(ii) where any such investment, traded option or futures
contract is, at the close of business on the Calculation Date,
subject to any right of any person to acquire the same or any
obligation on SVM to dispose of the same, whether as a result of
the Offer being made or becoming or being declared unconditional or
otherwise, at a price more or less than would otherwise be
determined in accordance with sub-paragraphs A (i) to (vi)
(inclusive) above, such investment, traded option or futures
contract shall be valued at such greater or lesser price unless
such right or obligation is unconditionally and irrevocably waived
or lapses prior to the calculation of the FAV per SVM Share
otherwise being agreed or determined.
4 Subject to note 5 below, with regard to sub-paragraphs A (vii)

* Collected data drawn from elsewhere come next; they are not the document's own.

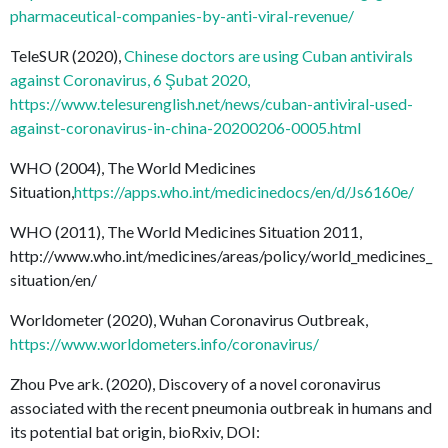
pharmaceutical-companies-by-anti-viral-revenue/
TeleSUR (2020),
Chinese doctors are using Cuban antivirals
against Coronavirus, 6 Şubat 2020,
https://www.telesurenglish.net/news/cuban-antiviral-used-
against-coronavirus-in-china-20200206-0005.html
WHO (2004), The World Medicines
Situation,
https://apps.who.int/medicinedocs/en/d/Js6160e/
WHO (2011), The World Medicines Situation 2011,
http://www.who.int/medicines/areas/policy/world_medicines_
situation/en/
Worldometer (2020), Wuhan Coronavirus Outbreak,
https://www.worldometers.info/coronavirus/
Zhou Pve ark. (2020), Discovery of a novel coronavirus
associated with the recent pneumonia outbreak in humans and
its potential bat origin, bioRxiv, DOI: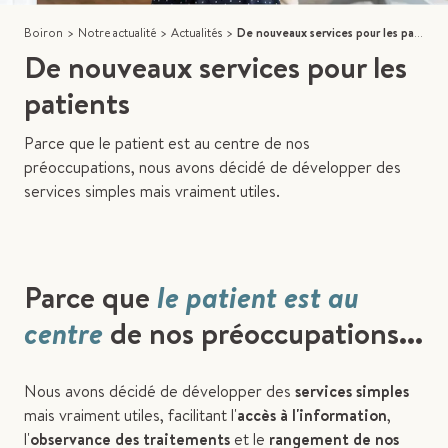
Boiron
>
Notre actualité
>
Actualités
>
De nouveaux services pour les patients
De nouveaux services pour les
patients
Parce que le patient est au centre de nos
préoccupations, nous avons décidé de développer des
services simples mais vraiment utiles.
Parce que
le patient est au
centre
de nos préoccupations...
Nous avons décidé de développer des
services simples
mais vraiment utiles, facilitant l'
accès à l'information
,
l'
observance des traitements
et le
rangement de nos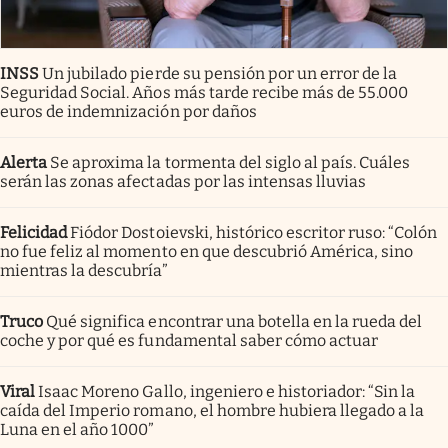
INSS
Un jubilado pierde su pensión por un error de la
Seguridad Social. Años más tarde recibe más de 55.000
euros de indemnización por daños
Alerta
Se aproxima la tormenta del siglo al país. Cuáles
serán las zonas afectadas por las intensas lluvias
Felicidad
Fiódor Dostoievski, histórico escritor ruso: “Colón
no fue feliz al momento en que descubrió América, sino
mientras la descubría”
Truco
Qué significa encontrar una botella en la rueda del
coche y por qué es fundamental saber cómo actuar
Viral
Isaac Moreno Gallo, ingeniero e historiador: “Sin la
caída del Imperio romano, el hombre hubiera llegado a la
Luna en el año 1000”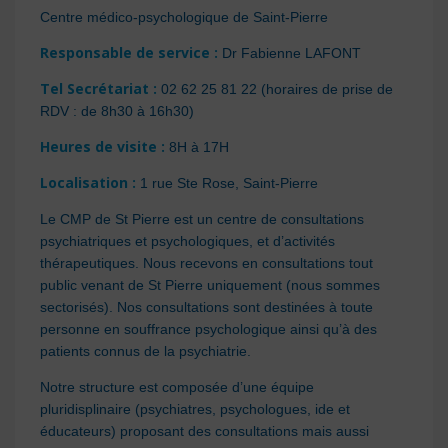
Centre médico-psychologique de Saint-Pierre
Responsable de service
:
Dr Fabienne LAFONT
Tel Secrétariat
:
02 62 25 81 22 (
horaires de prise de
RDV : de 8h30 à 16h30)
Heures de visite
:
8H à 17H
Localisation
:
1 rue Ste Rose, Saint-Pierre
Le CMP de St Pierre est un centre de consultations
psychiatriques et psychologiques, et d’activités
thérapeutiques. Nous recevons en consultations tout
public venant de St Pierre uniquement (nous sommes
sectorisés). Nos consultations sont destinées à toute
personne en souffrance psychologique ainsi qu’à des
patients connus de la psychiatrie.
Notre structure est composée d’une équipe
pluridisplinaire (psychiatres, psychologues, ide et
éducateurs) proposant des consultations mais aussi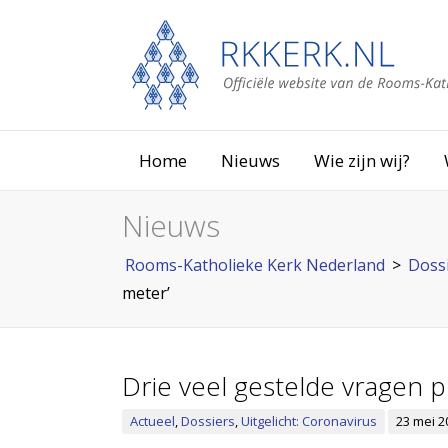
Home
Nieuws
Wie zijn wij?
Nieuws
Rooms-Katholieke Kerk Nederland
>
Doss
meter’
Drie veel gestelde vragen p
Actueel
,
Dossiers
,
Uitgelicht: Coronavirus
23 mei 2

and (viii) above, the appointed representative of Cyrun, and the
appointed representative of SVM shall have regard, inter alia, to
the following when determining the value of any investment or other
asset (which shall be calculated on the basis of a notional sale by
a willing seller to a willing buyer, without regard to any
additional value that might be attributed to such investment or
other asset by any special category of potential purchaser):
(i) the existence or exercise of any pre-emption rights or
obligations in respect of such investment or other asset or any
other restrictions on the transfer or disposal of the same which
may exist or which may arise as a consequence of the proposed
acquisition by Cyrun of SVM or any SVM Shares or of the transfer of
such investment or other asset to any party or of the winding up of
SVM;
(ii) the terms and volumes of any recent dealings in, and
marketability of, such investment or other asset; and
(iii) the amount of any bona fide offer to acquire such
investment or other asset which may be made by any person and
brought to the attention of the appointed representative of Cyrun
and the appointed representative of SVM or, if appointed, the
independent expert.
5 With regard to sub-paragraphs A (vii) and (viii) above, the
appointed representative of Cyrun and the appointed representative
of SVM shall, except in the case of debtors and tangible assets, be
bound by the actual amount of cash items and, in the case of
debtors and tangible assets, shall adopt the accounting policies
used by SVM in its latest audited financial statements.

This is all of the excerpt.